Inadequacies Of Large Language Model Benchmarks In The Era Of Generative Artificial Intelligence · The Large Language Model Bible Contribute to LLM-Bible

Inadequacies Of Large Language Model Benchmarks In The Era Of Generative Artificial Intelligence

Mcintosh Timothy R., Susnjak Teo, Liu Tong, Watters Paul, Halgamuge Malka N.. Arxiv 2024

[Paper]    
Ethics And Bias Merging Prompting Reinforcement Learning Security Tools

The rapid rise in popularity of Large Language Models (LLMs) with emerging capabilities has spurred public curiosity to evaluate and compare different LLMs, leading many researchers to propose their LLM benchmarks. Noticing preliminary inadequacies in those benchmarks, we embarked on a study to critically assess 23 state-of-the-art LLM benchmarks, using our novel unified evaluation framework through the lenses of people, process, and technology, under the pillars of functionality and security.
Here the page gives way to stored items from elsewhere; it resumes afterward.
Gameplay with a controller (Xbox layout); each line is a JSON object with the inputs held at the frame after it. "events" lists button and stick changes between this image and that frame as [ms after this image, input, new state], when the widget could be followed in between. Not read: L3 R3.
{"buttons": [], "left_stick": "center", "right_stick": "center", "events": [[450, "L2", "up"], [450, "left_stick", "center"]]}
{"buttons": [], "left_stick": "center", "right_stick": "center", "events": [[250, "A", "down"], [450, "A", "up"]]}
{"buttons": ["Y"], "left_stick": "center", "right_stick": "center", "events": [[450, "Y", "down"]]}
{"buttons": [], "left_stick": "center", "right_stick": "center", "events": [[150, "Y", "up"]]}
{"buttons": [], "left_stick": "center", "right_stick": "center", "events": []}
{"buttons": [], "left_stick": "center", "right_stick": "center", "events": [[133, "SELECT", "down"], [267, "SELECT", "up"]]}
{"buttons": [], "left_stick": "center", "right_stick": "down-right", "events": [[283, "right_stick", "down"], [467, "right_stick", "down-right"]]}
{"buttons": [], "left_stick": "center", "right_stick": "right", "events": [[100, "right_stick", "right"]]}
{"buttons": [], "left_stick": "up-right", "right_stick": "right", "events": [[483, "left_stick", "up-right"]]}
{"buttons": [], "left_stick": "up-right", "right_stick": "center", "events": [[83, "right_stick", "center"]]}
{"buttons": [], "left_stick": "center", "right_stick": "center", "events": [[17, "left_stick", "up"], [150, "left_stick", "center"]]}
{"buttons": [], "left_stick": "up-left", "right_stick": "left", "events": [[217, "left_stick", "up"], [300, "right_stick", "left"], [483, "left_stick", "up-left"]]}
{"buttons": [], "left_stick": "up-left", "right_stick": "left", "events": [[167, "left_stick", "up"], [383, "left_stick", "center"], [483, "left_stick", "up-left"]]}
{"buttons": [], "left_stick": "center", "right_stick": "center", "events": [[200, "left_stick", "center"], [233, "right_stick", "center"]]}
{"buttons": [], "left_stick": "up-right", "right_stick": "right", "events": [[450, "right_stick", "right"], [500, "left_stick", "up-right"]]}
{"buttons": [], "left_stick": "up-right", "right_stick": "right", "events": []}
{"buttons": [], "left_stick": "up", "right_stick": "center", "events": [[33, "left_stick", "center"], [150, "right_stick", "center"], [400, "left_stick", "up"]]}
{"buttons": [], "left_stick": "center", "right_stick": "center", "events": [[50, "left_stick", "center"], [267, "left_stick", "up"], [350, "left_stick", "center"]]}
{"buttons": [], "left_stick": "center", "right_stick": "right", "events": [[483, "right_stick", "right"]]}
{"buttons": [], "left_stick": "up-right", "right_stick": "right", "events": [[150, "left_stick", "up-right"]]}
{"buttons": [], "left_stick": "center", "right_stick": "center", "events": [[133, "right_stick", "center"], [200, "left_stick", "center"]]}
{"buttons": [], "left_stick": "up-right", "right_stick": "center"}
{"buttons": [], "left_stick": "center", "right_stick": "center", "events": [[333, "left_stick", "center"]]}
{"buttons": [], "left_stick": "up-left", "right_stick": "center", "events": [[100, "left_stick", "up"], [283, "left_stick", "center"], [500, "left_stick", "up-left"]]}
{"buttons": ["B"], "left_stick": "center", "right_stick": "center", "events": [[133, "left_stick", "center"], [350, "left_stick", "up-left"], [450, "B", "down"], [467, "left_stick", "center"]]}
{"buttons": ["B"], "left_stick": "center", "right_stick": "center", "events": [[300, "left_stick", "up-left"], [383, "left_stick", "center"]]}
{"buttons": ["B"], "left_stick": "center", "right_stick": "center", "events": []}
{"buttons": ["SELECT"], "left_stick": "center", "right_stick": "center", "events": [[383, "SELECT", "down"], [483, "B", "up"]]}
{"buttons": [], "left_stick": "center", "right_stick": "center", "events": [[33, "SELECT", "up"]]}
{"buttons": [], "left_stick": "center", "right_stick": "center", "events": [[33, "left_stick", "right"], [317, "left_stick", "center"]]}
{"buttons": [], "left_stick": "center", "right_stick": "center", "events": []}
Our research uncovered significant limitations, including biases, difficulties in measuring genuine reasoning, adaptability, implementation inconsistencies, prompt engineering complexity, evaluator diversity, and the overlooking of cultural and ideological norms in one comprehensive assessment. Our discussions emphasized the urgent need for standardized methodologies, regulatory certainties, and ethical guidelines in light of Artificial Intelligence (AI) advancements, including advocating for an evolution from static benchmarks to dynamic behavioral profiling to accurately capture LLMs’ complex behaviors and potential risks. Our study highlighted the necessity for a paradigm shift in LLM evaluation methodologies, underlining the importance of collaborative efforts for the development of universally accepted benchmarks and the enhancement of AI systems’ integration into society.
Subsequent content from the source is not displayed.